Some homeowners will attempt to rent their homes and wait out the market. Others will lower their asking price in order to sell. In some cases, we begin to see the return of distressed transactions such as short sales and foreclosures.
At the same time, the growing number of rental listings increases competition in the leasing market. As rental supply grows, rents face downward pressure.
Lower rents then create a second wave of pressure on investors and accidental landlords who depend on rental income to support their mortgage payments.
Meanwhile, builders continue to compete aggressively for buyers using financing incentives that individual homeowners simply cannot match.
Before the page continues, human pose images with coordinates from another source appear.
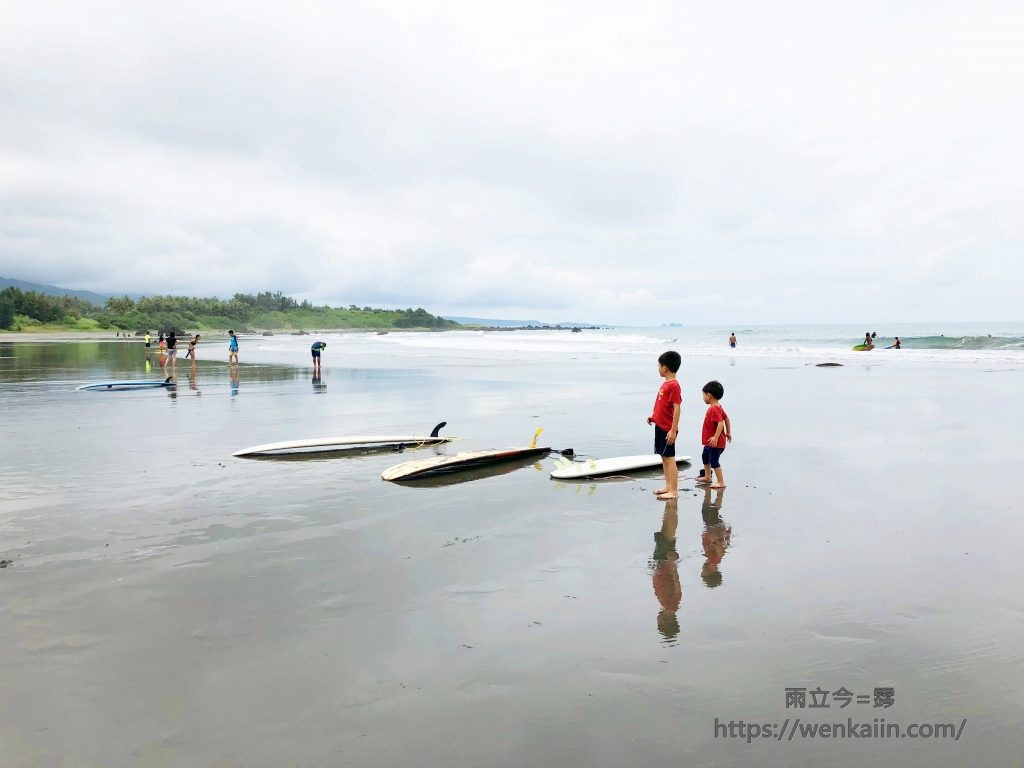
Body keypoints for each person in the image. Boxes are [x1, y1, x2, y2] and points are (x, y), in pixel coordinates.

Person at [646, 350, 682, 500]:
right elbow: (663, 406)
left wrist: (673, 430)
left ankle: (673, 490)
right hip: (660, 426)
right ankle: (668, 485)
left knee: (669, 458)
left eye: (659, 365)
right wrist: (653, 417)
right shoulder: (666, 384)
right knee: (663, 457)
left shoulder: (673, 385)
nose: (658, 368)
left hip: (668, 429)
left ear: (665, 367)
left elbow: (677, 407)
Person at [651, 498, 681, 641]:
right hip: (665, 563)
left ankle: (670, 507)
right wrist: (672, 564)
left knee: (665, 534)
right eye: (660, 623)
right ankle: (671, 506)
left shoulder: (668, 606)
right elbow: (677, 586)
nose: (658, 620)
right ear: (666, 622)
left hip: (662, 564)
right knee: (667, 535)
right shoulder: (671, 605)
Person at [696, 380, 730, 490]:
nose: (703, 397)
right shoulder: (718, 406)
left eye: (703, 395)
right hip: (710, 443)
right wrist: (728, 432)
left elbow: (720, 423)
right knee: (705, 457)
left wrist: (715, 437)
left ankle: (720, 482)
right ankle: (707, 477)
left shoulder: (714, 408)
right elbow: (726, 418)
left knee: (714, 461)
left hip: (715, 443)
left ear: (709, 395)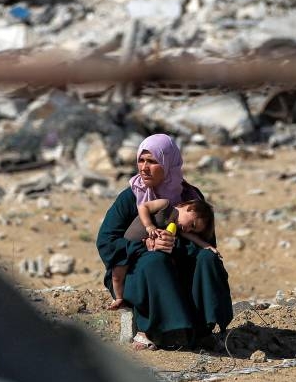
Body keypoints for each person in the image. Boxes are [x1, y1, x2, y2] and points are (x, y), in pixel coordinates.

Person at [96, 134, 232, 350]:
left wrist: (175, 245)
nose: (144, 168)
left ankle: (202, 328)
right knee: (155, 261)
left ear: (169, 163)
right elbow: (106, 241)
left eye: (152, 162)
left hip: (180, 269)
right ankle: (154, 330)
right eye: (141, 160)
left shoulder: (190, 197)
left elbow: (206, 241)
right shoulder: (131, 196)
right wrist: (145, 246)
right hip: (133, 271)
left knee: (207, 258)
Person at [107, 198, 220, 310]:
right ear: (190, 209)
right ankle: (118, 297)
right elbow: (143, 207)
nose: (188, 229)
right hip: (127, 247)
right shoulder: (165, 205)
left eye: (192, 229)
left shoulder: (177, 227)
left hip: (140, 251)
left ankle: (122, 299)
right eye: (192, 225)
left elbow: (191, 237)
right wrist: (149, 225)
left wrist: (206, 245)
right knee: (117, 275)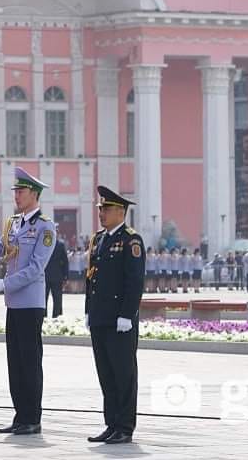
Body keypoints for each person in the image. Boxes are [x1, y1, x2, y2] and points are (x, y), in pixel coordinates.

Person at [0, 167, 56, 435]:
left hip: (30, 303)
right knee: (14, 362)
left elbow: (36, 268)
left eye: (21, 191)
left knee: (29, 362)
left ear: (34, 194)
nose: (17, 196)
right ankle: (20, 416)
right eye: (15, 191)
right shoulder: (14, 223)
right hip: (14, 303)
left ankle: (32, 418)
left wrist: (4, 284)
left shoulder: (45, 227)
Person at [84, 185, 144, 446]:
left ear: (121, 211)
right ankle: (111, 423)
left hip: (120, 320)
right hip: (100, 317)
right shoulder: (98, 239)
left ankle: (125, 426)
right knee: (106, 373)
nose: (101, 213)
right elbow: (91, 278)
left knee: (123, 374)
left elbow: (135, 281)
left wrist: (127, 314)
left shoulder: (131, 240)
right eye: (100, 209)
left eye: (106, 209)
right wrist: (89, 309)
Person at [45, 236, 68, 318]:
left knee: (44, 298)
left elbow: (65, 261)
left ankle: (43, 317)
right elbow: (65, 261)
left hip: (46, 275)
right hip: (57, 275)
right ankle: (57, 317)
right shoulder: (60, 244)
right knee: (57, 298)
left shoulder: (44, 243)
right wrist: (65, 276)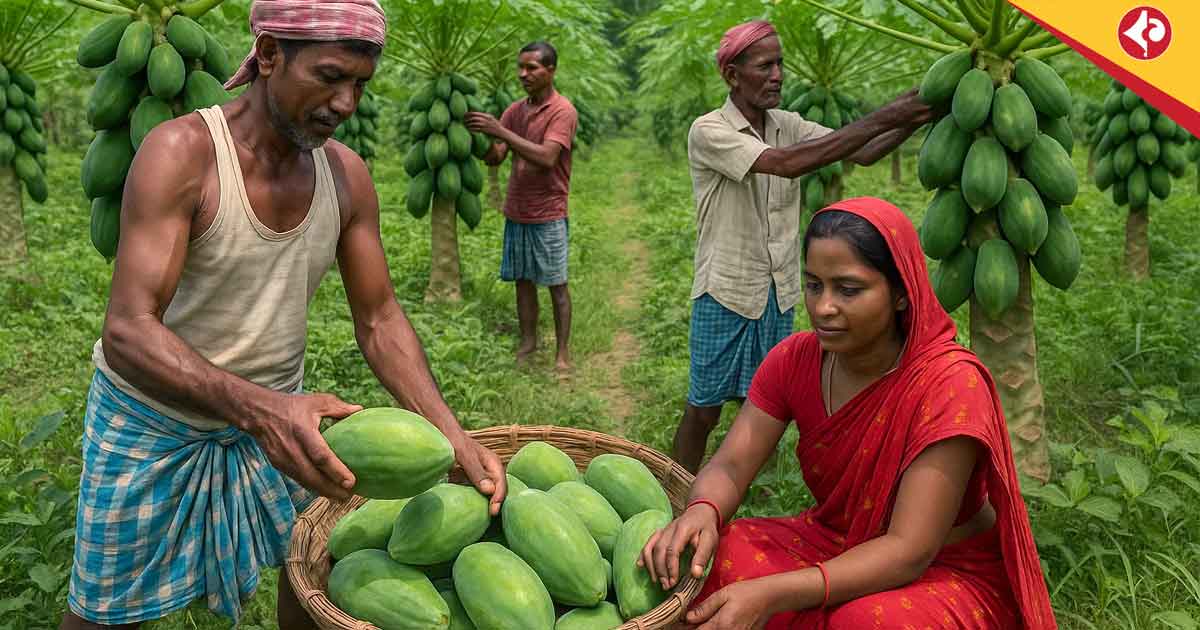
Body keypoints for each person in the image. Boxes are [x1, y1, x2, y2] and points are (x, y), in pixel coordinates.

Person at [61, 2, 506, 628]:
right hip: (153, 424)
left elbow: (379, 320)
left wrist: (451, 432)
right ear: (268, 55)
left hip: (280, 422)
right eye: (329, 77)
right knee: (101, 611)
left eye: (359, 84)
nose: (346, 103)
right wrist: (262, 411)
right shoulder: (183, 155)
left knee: (307, 577)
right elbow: (130, 330)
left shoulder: (344, 176)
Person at [641, 198, 1056, 629]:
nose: (823, 307)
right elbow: (729, 467)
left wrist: (770, 592)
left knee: (864, 623)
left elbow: (908, 550)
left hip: (943, 567)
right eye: (814, 285)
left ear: (901, 293)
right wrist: (702, 510)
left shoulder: (947, 385)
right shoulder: (795, 361)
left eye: (848, 289)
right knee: (713, 560)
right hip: (836, 545)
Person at [672, 20, 936, 473]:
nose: (777, 75)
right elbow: (789, 165)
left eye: (780, 64)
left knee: (766, 404)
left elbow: (863, 151)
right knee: (704, 408)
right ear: (733, 75)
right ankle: (674, 486)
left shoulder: (786, 124)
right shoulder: (709, 130)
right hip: (727, 289)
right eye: (764, 66)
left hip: (778, 289)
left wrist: (925, 111)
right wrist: (891, 112)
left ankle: (753, 488)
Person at [465, 41, 578, 372]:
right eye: (521, 67)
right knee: (523, 282)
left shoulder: (562, 111)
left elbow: (547, 157)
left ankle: (562, 354)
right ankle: (528, 343)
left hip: (549, 212)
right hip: (517, 210)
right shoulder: (515, 111)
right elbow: (497, 156)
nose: (523, 74)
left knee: (556, 285)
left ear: (551, 70)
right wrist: (476, 139)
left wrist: (499, 130)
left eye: (531, 68)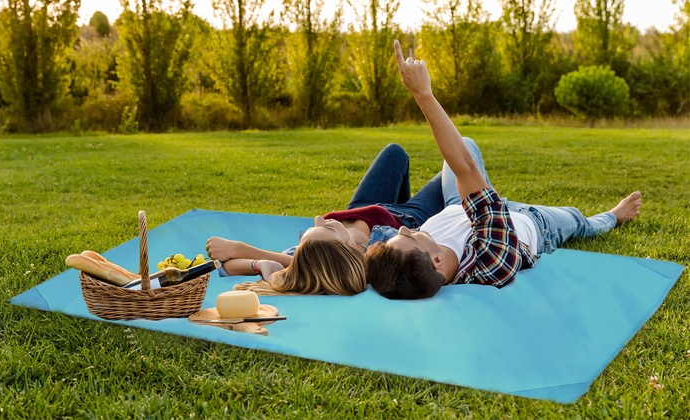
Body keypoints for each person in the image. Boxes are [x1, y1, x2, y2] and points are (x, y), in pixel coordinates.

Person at [364, 41, 642, 299]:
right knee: (580, 220)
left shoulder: (409, 262)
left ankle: (485, 200)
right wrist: (422, 94)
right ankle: (614, 215)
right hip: (533, 223)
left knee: (467, 144)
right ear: (437, 262)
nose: (403, 230)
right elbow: (467, 169)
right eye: (408, 236)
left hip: (458, 206)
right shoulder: (490, 260)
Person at [206, 143, 446, 295]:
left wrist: (255, 261)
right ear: (350, 249)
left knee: (395, 153)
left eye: (315, 227)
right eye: (329, 229)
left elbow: (228, 267)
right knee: (452, 169)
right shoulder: (375, 260)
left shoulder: (311, 254)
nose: (319, 218)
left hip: (362, 208)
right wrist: (243, 249)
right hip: (408, 219)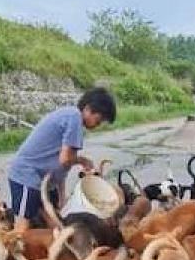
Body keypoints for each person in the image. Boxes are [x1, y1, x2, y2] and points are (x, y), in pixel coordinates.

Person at [8, 87, 116, 225]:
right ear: (88, 109)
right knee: (22, 230)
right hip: (26, 177)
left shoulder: (70, 116)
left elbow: (61, 168)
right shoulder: (74, 118)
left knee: (55, 226)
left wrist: (61, 196)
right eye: (98, 120)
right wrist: (82, 161)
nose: (97, 125)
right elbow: (65, 160)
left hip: (43, 183)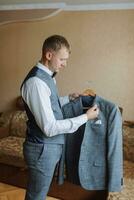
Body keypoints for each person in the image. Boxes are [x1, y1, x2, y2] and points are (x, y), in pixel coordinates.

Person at [21, 35, 99, 200]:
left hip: (47, 148)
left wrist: (67, 99)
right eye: (62, 59)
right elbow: (49, 128)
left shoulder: (47, 77)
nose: (65, 64)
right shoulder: (36, 83)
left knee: (38, 194)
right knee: (36, 196)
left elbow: (49, 106)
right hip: (42, 149)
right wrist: (85, 117)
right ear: (49, 55)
The result is a slow market adjustment.
It rarely happens overnight. Instead, the correction occurs through longer days on market, increased concessions, investor purchases, distressed sales, and growing rental supply.
San Antonio is not facing a collapse. The city still benefits from strong population growth, military presence, healthcare expansion, and continued job creation. But affordability will not return simply because people hope it will.
Affordability returns when prices align with what buyers can realistically pay under current financing conditions.
And in markets like San Antonio, that alignment often happens through the quiet forces of supply, pressure, and competition.
Not policy.
Not predictions.
Just the market doing what it has always done.